On our way back to San Juan, we stopped at Hacienda Buena Vista, a restored 19th century coffee plantation. We learned the mechanics of the coffee making process during our English-language tour. We wished we had been there in October, when the visitors can help to harvest coffee beans.
The Beach is the Main Event
The most breathtaking part of our trip was our evening boat ride and night swim in the Bioluminescent Bay in Vieques. Our boat ride to Vieques departed from Fajardo, about an hour from San Juan, but puddle-jumpers fly to the Island from the capital.
This unforgettable ecological phenomenon is best experienced on a moonless night. The water’s microorganisms sparkle and glitter when even slightly disturbed, so that waving your hand in the water creates a visual effect that is magical, as if fairy dust has been sprinkled all around you. We booked a package with East Winds that included a round-trip boat ride to Vieques, dinner and the excursion to the Bioluminescent Bay, so the experience was relaxed and easy.
The last part of our trip was reserved for beach and pure relaxation. We spent our last day at the El Conquistador Resort. The landscaped grounds are alive with tropical vegetation and whimsical sounds of the coqui, the tiny frogs who will serenade you with their song. Even getting to your room is fun, as it requires a ride on a funicular. El Conquistador caters to families, with its own water park, multiple pools, and a private island paradise, Palomino, accessible via ferry in only minutes.
Alec was impressed that one of the "Pirates of the Caribbean" films had been shot here. Water sports galore, including jet skiing, kayaking and snorkeling are on the menu, as is relaxing under a palm tree with a good novel.

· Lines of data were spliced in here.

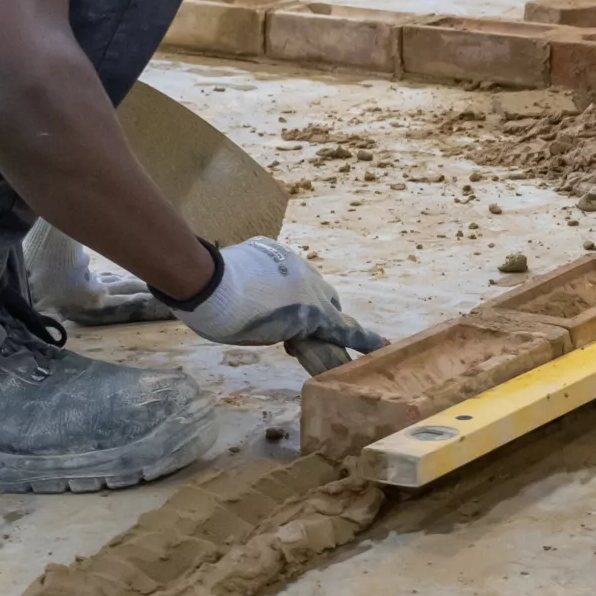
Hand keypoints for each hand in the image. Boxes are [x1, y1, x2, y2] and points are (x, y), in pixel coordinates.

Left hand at [172, 237, 388, 374]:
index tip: (383, 345)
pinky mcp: (277, 251)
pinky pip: (287, 268)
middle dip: (324, 316)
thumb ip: (289, 334)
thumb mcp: (268, 337)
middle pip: (330, 303)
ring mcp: (296, 265)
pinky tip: (258, 286)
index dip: (365, 340)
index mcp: (312, 314)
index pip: (346, 331)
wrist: (212, 284)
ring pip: (311, 283)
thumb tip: (292, 330)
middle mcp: (312, 286)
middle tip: (306, 329)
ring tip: (275, 305)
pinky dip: (280, 280)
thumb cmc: (235, 322)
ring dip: (302, 296)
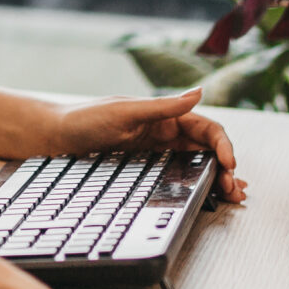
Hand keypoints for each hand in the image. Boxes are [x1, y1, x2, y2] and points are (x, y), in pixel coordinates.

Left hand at [51, 89, 248, 203]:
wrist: (53, 138)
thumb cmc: (84, 119)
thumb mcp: (126, 112)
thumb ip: (163, 106)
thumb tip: (199, 92)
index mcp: (165, 115)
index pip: (206, 129)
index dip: (222, 145)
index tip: (229, 164)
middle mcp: (165, 132)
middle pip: (207, 149)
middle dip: (226, 168)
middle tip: (235, 189)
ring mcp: (157, 151)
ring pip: (197, 164)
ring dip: (217, 178)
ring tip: (233, 196)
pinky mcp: (146, 167)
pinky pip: (178, 175)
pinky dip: (198, 184)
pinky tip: (211, 194)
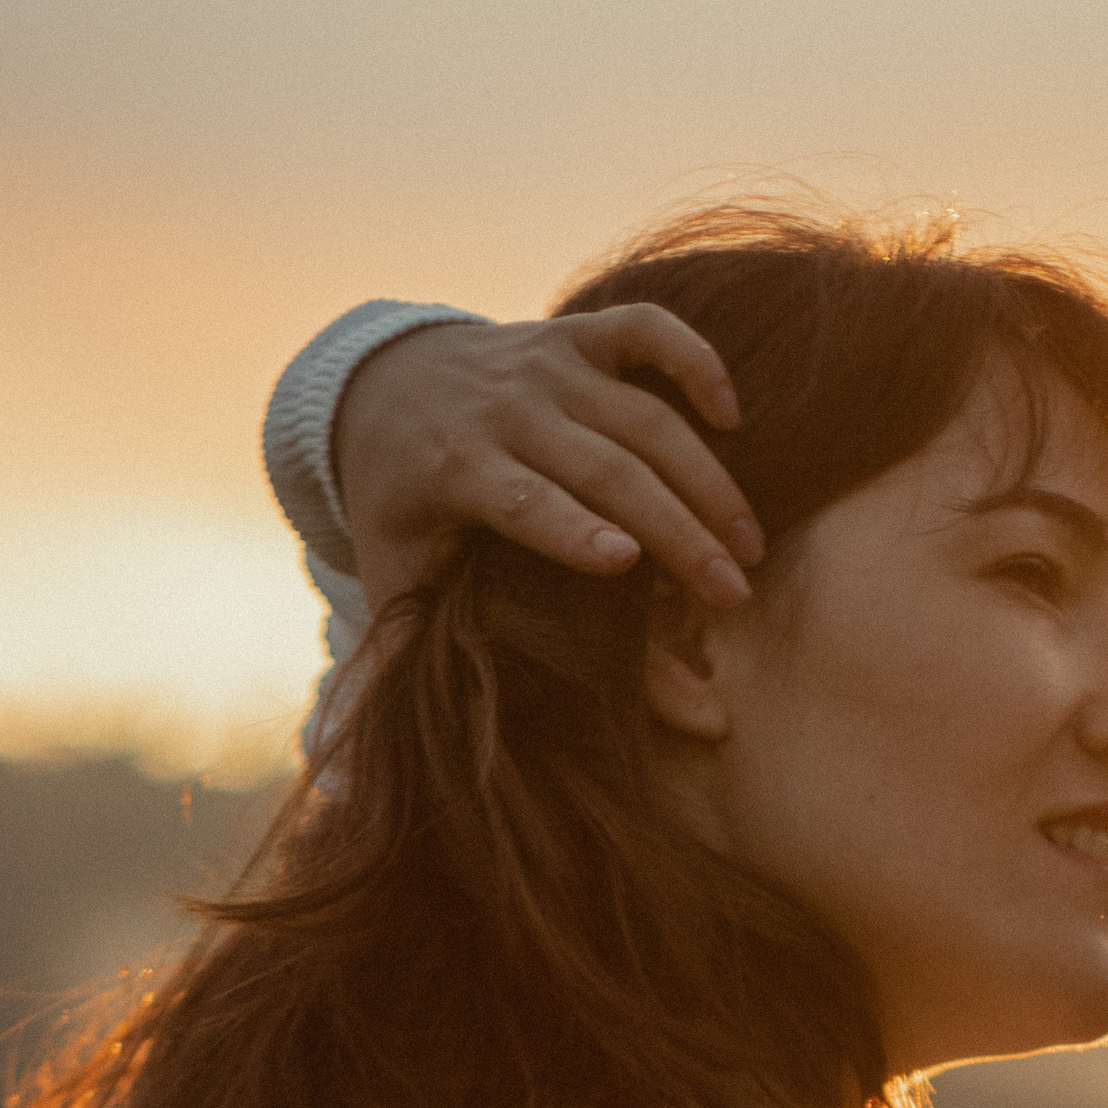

The Art of Compromise on Parent - Teen Vacations
Planning this trip together required me to participate in some of the activities that my son wanted to do. On family vacations past, I had called all the shots with the kids coming along for the ride.
Although I would have never done the cave adventure without Alec, in the end it was incredibly bonding and exciting to experience it together. I think this gave Alec added tolerance when I wanted to spend a few extra minutes at the Ponce Art Museum, or strolling Old San Juan.
Feeling Fierce and Planning Chapter Two
In spite of our action-packed holiday in Puerto Rico, we both left feeling that we had left many stones unturned on this beautiful island. Alec would like to visit Toro Verde Nature Park to attempt La Bestia, one of the world’s longest zip lines, where you soar through the air across 4,745 feet of terrain.
I would like to return to Ponce and visit its famed history museum, Museo de la Historia de Ponce, which traces Ponce’s development from the Taino Indians to the present.
We would both like to explore Rincon and attempt to surf its famous waves, not to mention visiting the many waterfalls in the El Yunque National Forest, the only tropical rainforest in the U.S. National Forest System. Camping on the unspoiled island of Culebra also appealed to both of us.
It felt great to both have so many reasons to want to return to this island paradise together.